How long have you been a dermatologist and researcher and do you care for adults and children?

I have been working as a dermatologist since Jan 2000 and I completed my specialist training in 2008. I care for adults and children.

What inspired you to follow this career path?

I think the skin is such an important and interesting part of human health and I am inspired by the opportunities to make a real difference to people affected by dermatological disease if we can understand the skin better.

What are the biggest challenges you face in your role?

Not enough hours in the day.

What do you enjoy most about your job?

It’s a privilege to try and help people with skin problems.

Why did you become involved with the ISG?

Specialist support groups are important for patients/families and healthcare professionals so we can learn from each other.

How do you raise awareness and signpost people towards the ISG?

We have ISG leaflets in our department but I also mention the organisation to patients and families affected by ichthyosis.

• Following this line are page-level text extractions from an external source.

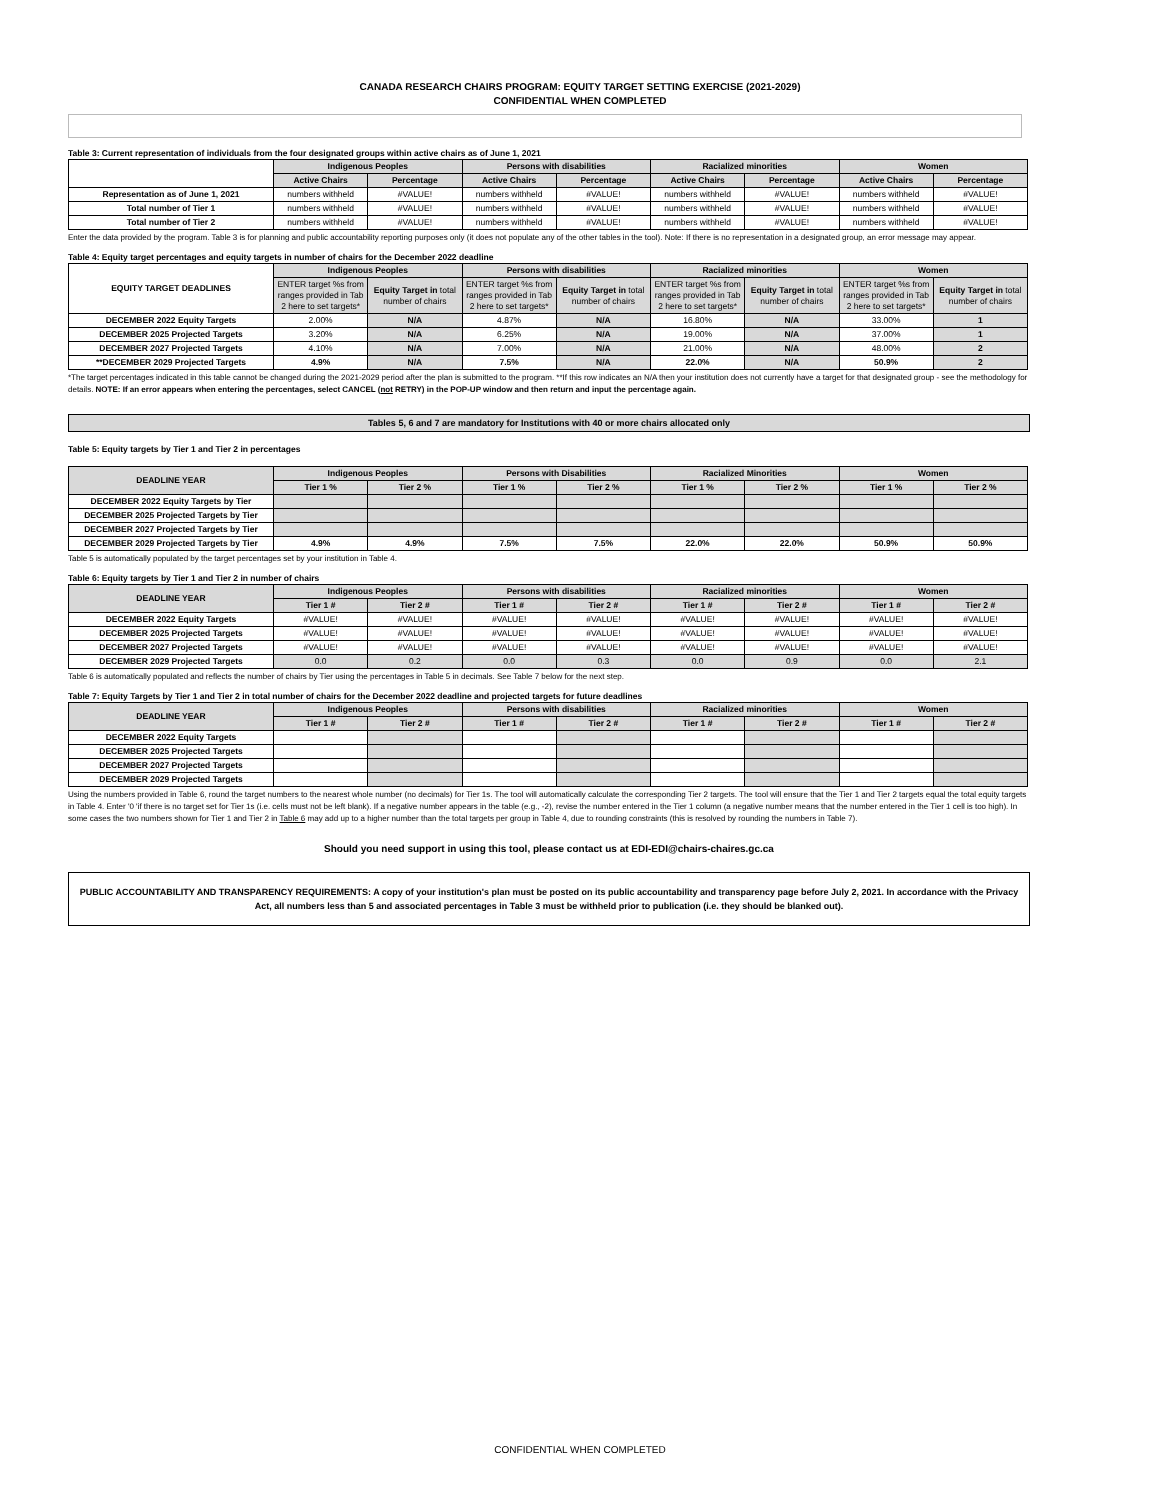CANADA RESEARCH CHAIRS PROGRAM: EQUITY TARGET SETTING EXERCISE (2021-2029)
CONFIDENTIAL WHEN COMPLETED
Table 3: Current representation of individuals from the four designated groups within active chairs as of June 1, 2021
| | Indigenous Peoples | | Persons with disabilities | | Racialized minorities | | Women | |
| | Active Chairs | Percentage | Active Chairs | Percentage | Active Chairs | Percentage | Active Chairs | Percentage |
| Representation as of June 1, 2021 | numbers withheld | #VALUE! | numbers withheld | #VALUE! | numbers withheld | #VALUE! | numbers withheld | #VALUE! |
| Total number of Tier 1 | numbers withheld | #VALUE! | numbers withheld | #VALUE! | numbers withheld | #VALUE! | numbers withheld | #VALUE! |
| Total number of Tier 2 | numbers withheld | #VALUE! | numbers withheld | #VALUE! | numbers withheld | #VALUE! | numbers withheld | #VALUE! |
Enter the data provided by the program. Table 3 is for planning and public accountability reporting purposes only (it does not populate any of the other tables in the tool). Note: If there is no representation in a designated group, an error message may appear.
Table 4: Equity target percentages and equity targets in number of chairs for the December 2022 deadline
| EQUITY TARGET DEADLINES | Indigenous Peoples | | Persons with disabilities | | Racialized minorities | | Women | |
| | ENTER target %s from ranges provided in Tab 2 here to set targets* | Equity Target in total number of chairs | ENTER target %s from ranges provided in Tab 2 here to set targets* | Equity Target in total number of chairs | ENTER target %s from ranges provided in Tab 2 here to set targets* | Equity Target in total number of chairs | ENTER target %s from ranges provided in Tab 2 here to set targets* | Equity Target in total number of chairs |
| DECEMBER 2022 Equity Targets | 2.00% | N/A | 4.87% | N/A | 16.80% | N/A | 33.00% | 1 |
| DECEMBER 2025 Projected Targets | 3.20% | N/A | 6.25% | N/A | 19.00% | N/A | 37.00% | 1 |
| DECEMBER 2027 Projected Targets | 4.10% | N/A | 7.00% | N/A | 21.00% | N/A | 48.00% | 2 |
| **DECEMBER 2029 Projected Targets | 4.9% | N/A | 7.5% | N/A | 22.0% | N/A | 50.9% | 2 |
*The target percentages indicated in this table cannot be changed during the 2021-2029 period after the plan is submitted to the program. **If this row indicates an N/A then your institution does not currently have a target for that designated group - see the methodology for details. NOTE: If an error appears when entering the percentages, select CANCEL (not RETRY) in the POP-UP window and then return and input the percentage again.
Tables 5, 6 and 7 are mandatory for Institutions with 40 or more chairs allocated only
Table 5: Equity targets by Tier 1 and Tier 2 in percentages
| DEADLINE YEAR | Indigenous Peoples | | Persons with Disabilities | | Racialized Minorities | | Women | |
| --- | --- | --- | --- | --- | --- | --- | --- | --- |
| | Tier 1 % | Tier 2 % | Tier 1 % | Tier 2 % | Tier 1 % | Tier 2 % | Tier 1 % | Tier 2 % |
| DECEMBER 2022 Equity Targets by Tier | | | | | | | | |
| DECEMBER 2025 Projected Targets by Tier | | | | | | | | |
| DECEMBER 2027 Projected Targets by Tier | | | | | | | | |
| DECEMBER 2029 Projected Targets by Tier | 4.9% | 4.9% | 7.5% | 7.5% | 22.0% | 22.0% | 50.9% | 50.9% |
Table 5 is automatically populated by the target percentages set by your institution in Table 4.
Table 6: Equity targets by Tier 1 and Tier 2 in number of chairs
| DEADLINE YEAR | Indigenous Peoples | | Persons with disabilities | | Racialized minorities | | Women | |
| --- | --- | --- | --- | --- | --- | --- | --- | --- |
| | Tier 1 # | Tier 2 # | Tier 1 # | Tier 2 # | Tier 1 # | Tier 2 # | Tier 1 # | Tier 2 # |
| DECEMBER 2022 Equity Targets | #VALUE! | #VALUE! | #VALUE! | #VALUE! | #VALUE! | #VALUE! | #VALUE! | #VALUE! |
| DECEMBER 2025 Projected Targets | #VALUE! | #VALUE! | #VALUE! | #VALUE! | #VALUE! | #VALUE! | #VALUE! | #VALUE! |
| DECEMBER 2027 Projected Targets | #VALUE! | #VALUE! | #VALUE! | #VALUE! | #VALUE! | #VALUE! | #VALUE! | #VALUE! |
| DECEMBER 2029 Projected Targets | 0.0 | 0.2 | 0.0 | 0.3 | 0.0 | 0.9 | 0.0 | 2.1 |
Table 6 is automatically populated and reflects the number of chairs by Tier using the percentages in Table 5 in decimals. See Table 7 below for the next step.
Table 7: Equity Targets by Tier 1 and Tier 2 in total number of chairs for the December 2022 deadline and projected targets for future deadlines
| DEADLINE YEAR | Indigenous Peoples | | Persons with disabilities | | Racialized minorities | | Women | |
| --- | --- | --- | --- | --- | --- | --- | --- | --- |
| | Tier 1 # | Tier 2 # | Tier 1 # | Tier 2 # | Tier 1 # | Tier 2 # | Tier 1 # | Tier 2 # |
| DECEMBER 2022 Equity Targets | | | | | | | | |
| DECEMBER 2025 Projected Targets | | | | | | | | |
| DECEMBER 2027 Projected Targets | | | | | | | | |
| DECEMBER 2029 Projected Targets | | | | | | | | |
Using the numbers provided in Table 6, round the target numbers to the nearest whole number (no decimals) for Tier 1s. The tool will automatically calculate the corresponding Tier 2 targets. The tool will ensure that the Tier 1 and Tier 2 targets equal the total equity targets in Table 4. Enter '0 'if there is no target set for Tier 1s (i.e. cells must not be left blank). If a negative number appears in the table (e.g., -2), revise the number entered in the Tier 1 column (a negative number means that the number entered in the Tier 1 cell is too high). In some cases the two numbers shown for Tier 1 and Tier 2 in Table 6 may add up to a higher number than the total targets per group in Table 4, due to rounding constraints (this is resolved by rounding the numbers in Table 7).
Should you need support in using this tool, please contact us at EDI-EDI@chairs-chaires.gc.ca
PUBLIC ACCOUNTABILITY AND TRANSPARENCY REQUIREMENTS: A copy of your institution's plan must be posted on its public accountability and transparency page before July 2, 2021. In accordance with the Privacy Act, all numbers less than 5 and associated percentages in Table 3 must be withheld prior to publication (i.e. they should be blanked out).
CONFIDENTIAL WHEN COMPLETED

Why is being a dermatologist and researcher important to you?

Patients and the challenges that they face are what motivates and directs my research – so I value being a dermatologist, to hear about and share with these challenges directly. Being a researcher is important to me so that I have hope of better treatments in the future – hope for me as a clinician but also hope to share with my patients.

Outside of your role what are your interests and hobbies?

I have a large and over-friendly dog and I love walking. I also enjoy cycling (with my e-bike!) gardening and baking for friends and family.